TASKS TO CARRY OUT >>
1. From the article on Better Auth, output the passage starting with "A Win for Ethiopian" and going on through "a startup win.", word for word.
2. According to the article on Better Auth, in what month and year was the first version of the library launched on GitHub?

PAGE EXTRACT >>

§ §

In the heart of Addis Ababa, inside a modest bedroom without the glamour of Silicon Valley or the buzz of venture capital meetings, 24-year-old Bereket Engida was quietly crafting what many developers now call the best authentication tool they’ve ever used.
That tool — Better Auth — just raised $5 million in seed funding from global investors including Peak XV (formerly Sequoia India & Southeast Asia), Y Combinator, P1 Ventures, and Chapter One. But it’s not just the funding or the traction that makes this story remarkable. It’s how one young Ethiopian, without formal education in coding, built a world-class product that’s now powering startups across the globe.
A Reluctant Beginning
Bereket’s journey into software started at 18 — not in a university lecture hall, but through frustration. A friend refused to help him build an e-commerce app, so he decided to learn programming himself. What began as a crash course quickly evolved into a career. He secured remote roles, experimented with products, and eventually built a user analytics tool.
But one problem kept resurfacing: authentication.
Every app — from AI-powered tools to your average SaaS — needs a way to let users log in, manage roles, and reset passwords. Solutions like Auth0, Firebase, and NextAuth existed, but they were rigid, expensive, and stored user data externally. For Bereket, that wasn’t good enough.
“I remember needing an organization feature,” he told TechCrunch. “It’s a very common use case for SaaS applications, but it wasn’t available from these providers. So I had to build it from scratch. It took me two weeks and I thought, ‘There has to be a better way.’”
Building Better Auth — Line by Line
Bereket scrapped everything and started fresh. He began developing a TypeScript-based open-source authentication framework that would give developers what they really needed: complete control over user data, plug-and-play role management, and lightning-fast deployment.
Working mostly from his bedroom, he launched the first version of the library in September 2024 on GitHub. Within weeks, developers around the world began taking notice.
By mid-2025, Better Auth boasted over 150,000 weekly downloads, 15,000 GitHub stars, and a community of 6,000+ developers on Discord.
Why Developers Are Flocking to It
Better Auth’s appeal is simple: it allows devs to integrate authentication directly into their backend without sending sensitive user data to third parties. For companies dealing with high-stakes compliance and data security, this is gold.
Even more, it offers enterprise-grade features out of the box — teams, permissions, role-based access — and can scale with the product. What would take weeks with other services can now be done in a few lines of code.
It’s also found an unexpected fanbase: AI startups, which need custom, secure authentication for proprietary tools and APIs. These young companies can’t afford to spend thousands on authentication, and Better Auth fits their exact needs.
“We first heard about the product from numerous startups we’ve worked with,” said Arnav Sahu, partner at Peak XV. “Their auth product has seen phenomenal adoption among the next generation of AI startups.”
A Win for Ethiopian Innovation
This $5 million round marks Peak XV’s first direct investment in an African founder — and it’s not hard to see why. In just a year, Better Auth has gone from a solo side project to a global developer favorite.
Bereket plans to stay close to his roots. While preparing a paid enterprise version and cloud-hosted options, he’s committed to the open-source spirit and the community that helped it grow. He still writes most of the code himself, but he’s now looking to build a small team to support growing demand.
Better Auth recently graduated from Y Combinator’s Spring 2025 batch — making it only the third Ethiopian startup to do so, after Avion (a drone-powered health logistics platform) and BeU Delivery.
But Bereket sees this as more than a startup win.
“Building this feels important not just because people love the product, but because of what it represents,” he said. “There aren’t many Ethiopian founders building global products. For many, it feels almost impossible. So seeing that traction gives hope for others to dream bigger.”
A Global Product, Born in Ethiopia
Bereket Engida’s story is a powerful reminder that global innovation doesn’t have to come from Silicon Valley, London, or Beijing. Sometimes, it starts with one person, a laptop, and a problem they’re tired of solving the hard way.
Better Auth is not just a better authentication tool — it’s a symbol of what’s possible when talent, resilience, and vision meet, even thousands of miles away from the usual startup spotlight.

§ §

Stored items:
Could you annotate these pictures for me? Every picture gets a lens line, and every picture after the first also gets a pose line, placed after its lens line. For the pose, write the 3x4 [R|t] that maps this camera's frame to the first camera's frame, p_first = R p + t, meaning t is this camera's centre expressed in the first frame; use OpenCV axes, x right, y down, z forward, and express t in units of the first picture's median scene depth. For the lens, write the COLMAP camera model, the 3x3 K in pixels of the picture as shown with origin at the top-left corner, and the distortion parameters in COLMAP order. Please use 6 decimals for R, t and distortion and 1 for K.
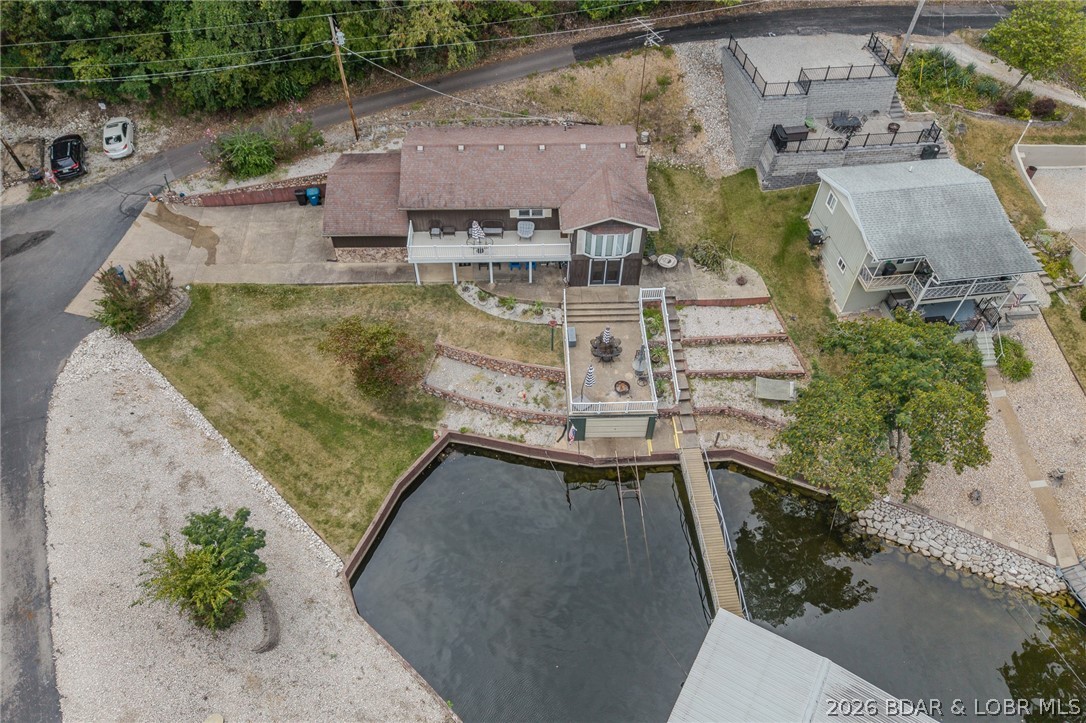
lens RADIAL K [[727.1, 0, 551.2], [0, 727.1, 365.0], [0, 0, 1]] dist [0.033596, -0.037939]
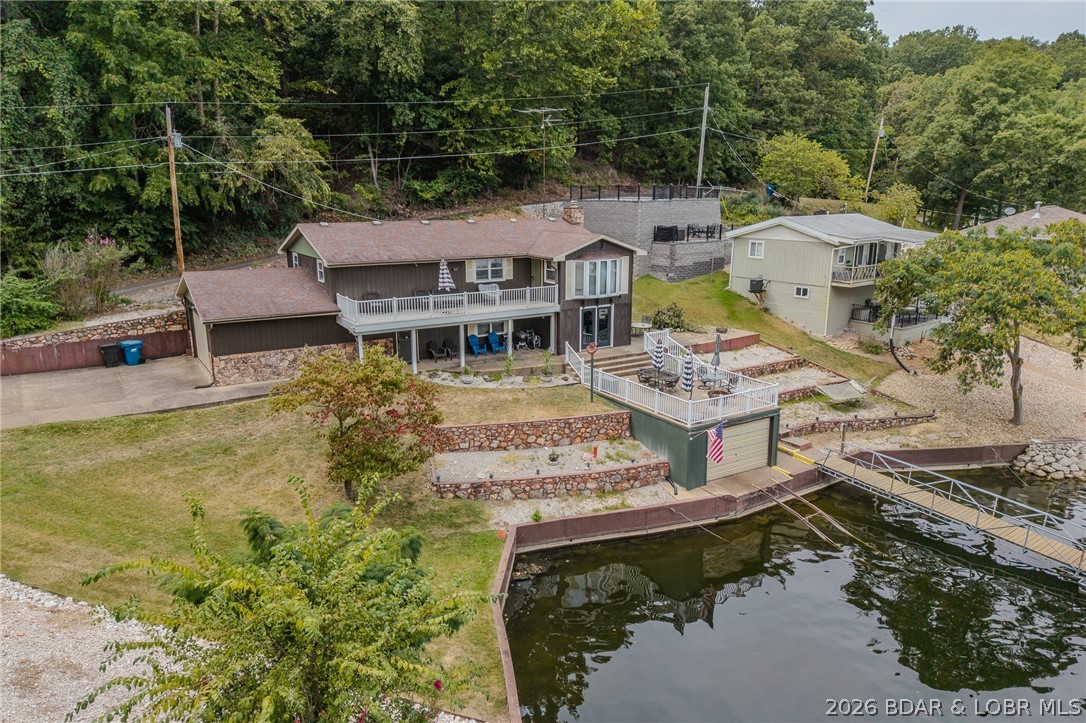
lens RADIAL K [[727.1, 0, 543.3], [0, 727.1, 358.8], [0, 0, 1]] dist [0.033596, -0.037939]
pose [[0.864609, -0.125823, 0.486435, -0.379167], [0.388840, 0.780694, -0.489204, 0.274196], [-0.318204, 0.612116, 0.723920, 0.482921]]
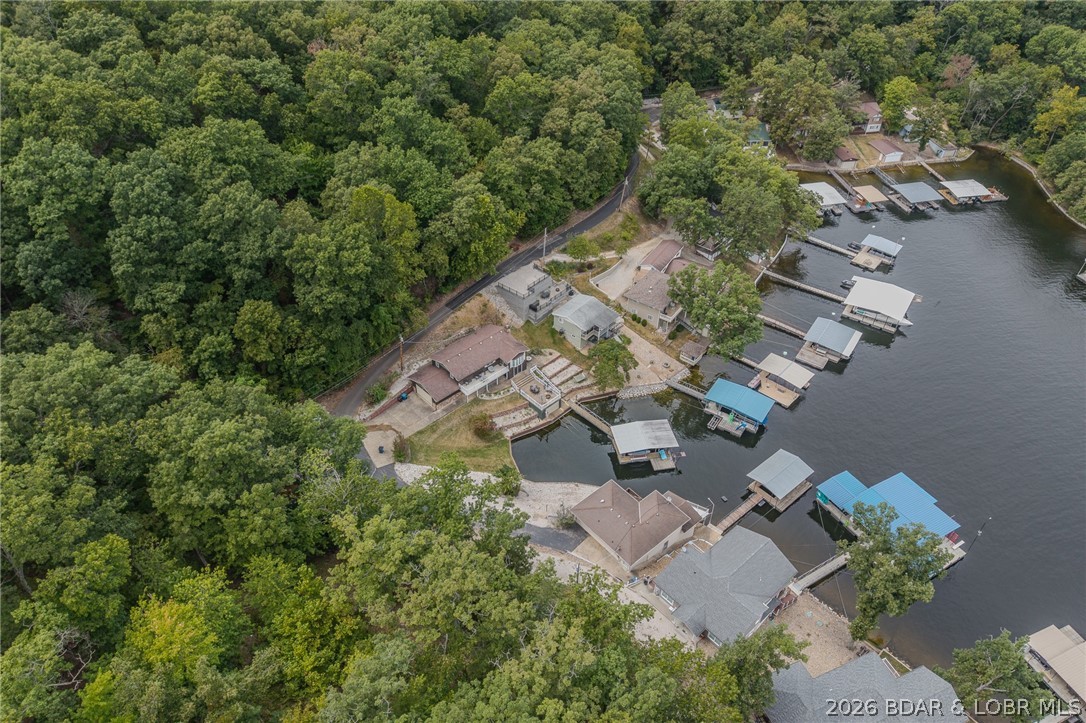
lens RADIAL K [[727.1, 0, 541.4], [0, 727.1, 358.9], [0, 0, 1]] dist [0.033596, -0.037939]
pose [[0.752318, -0.429529, 0.499523, -1.396843], [0.496139, 0.868243, -0.000638, -0.121601], [-0.433433, 0.248313, 0.866301, -1.744926]]
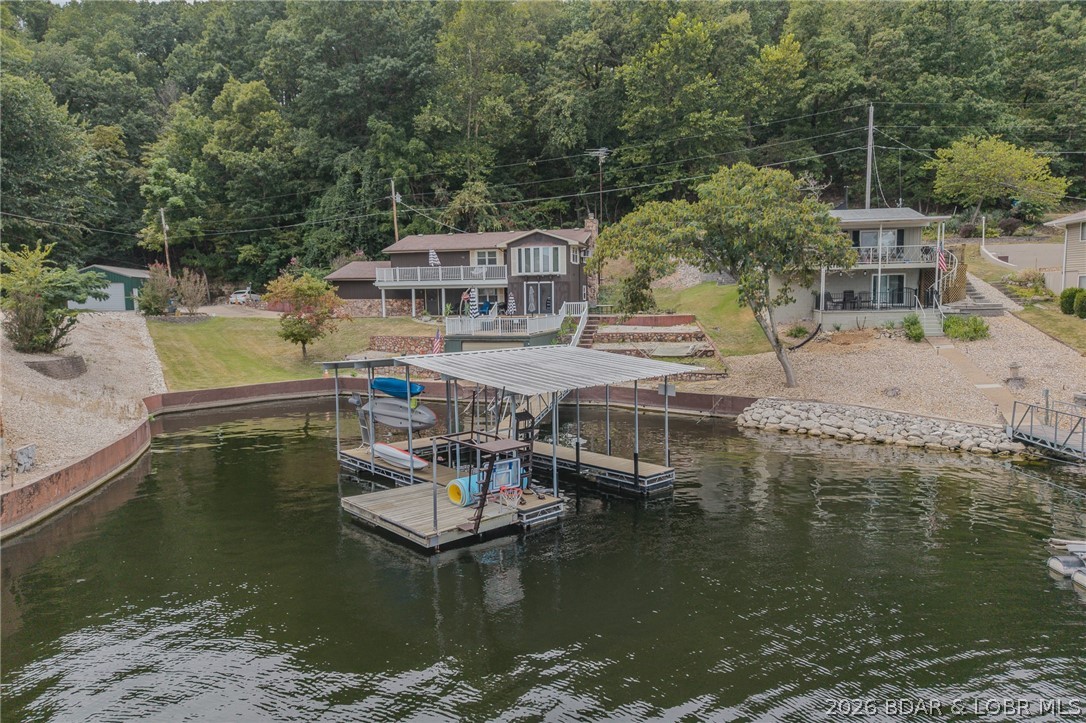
lens RADIAL K [[727.1, 0, 548.3], [0, 727.1, 360.2], [0, 0, 1]] dist [0.033596, -0.037939]
pose [[0.952107, -0.000670, -0.305765, 0.430824], [-0.214572, 0.710955, -0.669703, 0.675626], [0.217834, 0.703237, 0.676761, 0.355352]]
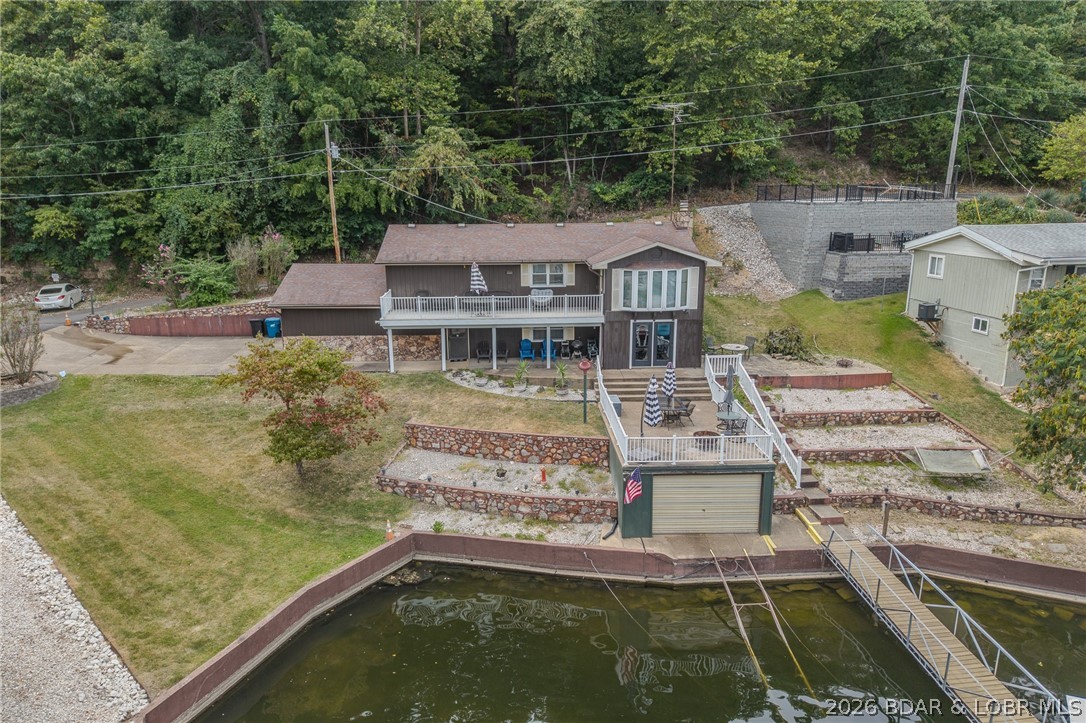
lens RADIAL K [[727.1, 0, 544.4], [0, 727.1, 358.7], [0, 0, 1]] dist [0.033596, -0.037939]
pose [[0.999798, -0.020041, -0.001702, -0.032779], [0.015111, 0.804317, -0.594008, 0.320109], [0.013273, 0.593862, 0.804457, 0.445832]]
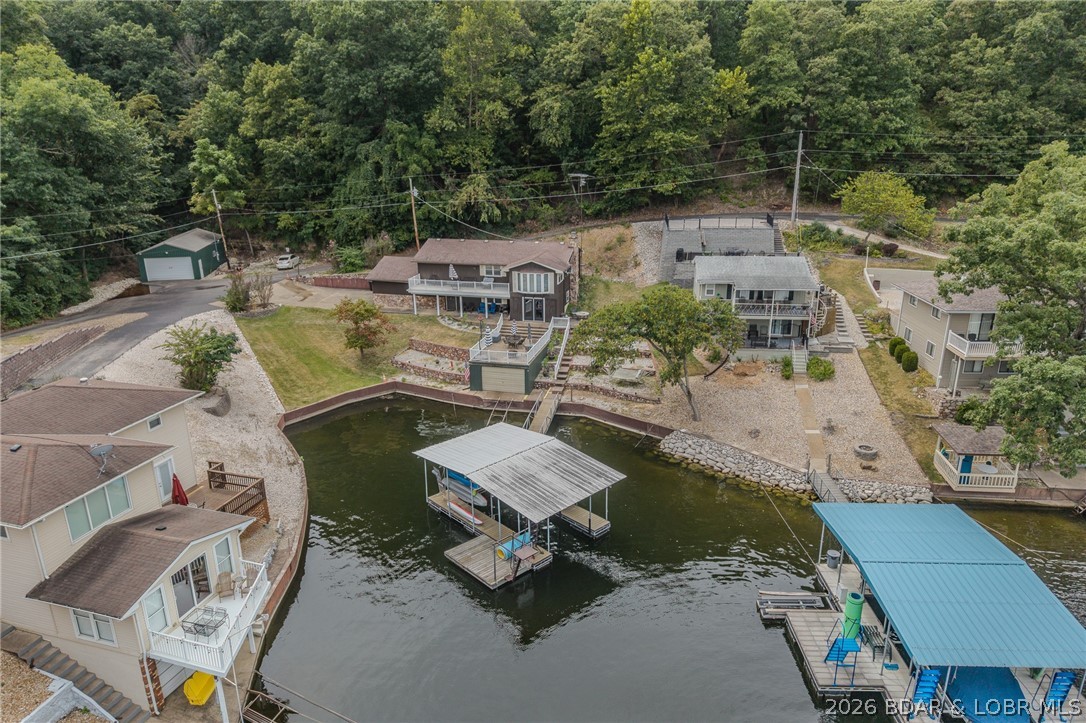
lens RADIAL K [[727.1, 0, 550.4], [0, 727.1, 360.9], [0, 0, 1]] dist [0.033596, -0.037939]
pose [[0.958287, 0.066062, -0.278067, 0.532133], [-0.201371, 0.846481, -0.492870, 0.684537], [0.202819, 0.528305, 0.824474, -0.127945]]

§ §

SOLUTIONS BELOW >>
1.
A Win for Ethiopian Innovation
This $5 million round marks Peak XV’s first direct investment in an African founder — and it’s not hard to see why. In just a year, Better Auth has gone from a solo side project to a global developer favorite.
Bereket plans to stay close to his roots. While preparing a paid enterprise version and cloud-hosted options, he’s committed to the open-source spirit and the community that helped it grow. He still writes most of the code himself, but he’s now looking to build a small team to support growing demand.
Better Auth recently graduated from Y Combinator’s Spring 2025 batch — making it only the third Ethiopian startup to do so, after Avion (a drone-powered health logistics platform) and BeU Delivery.
But Bereket sees this as more than a startup win.

2. September 2024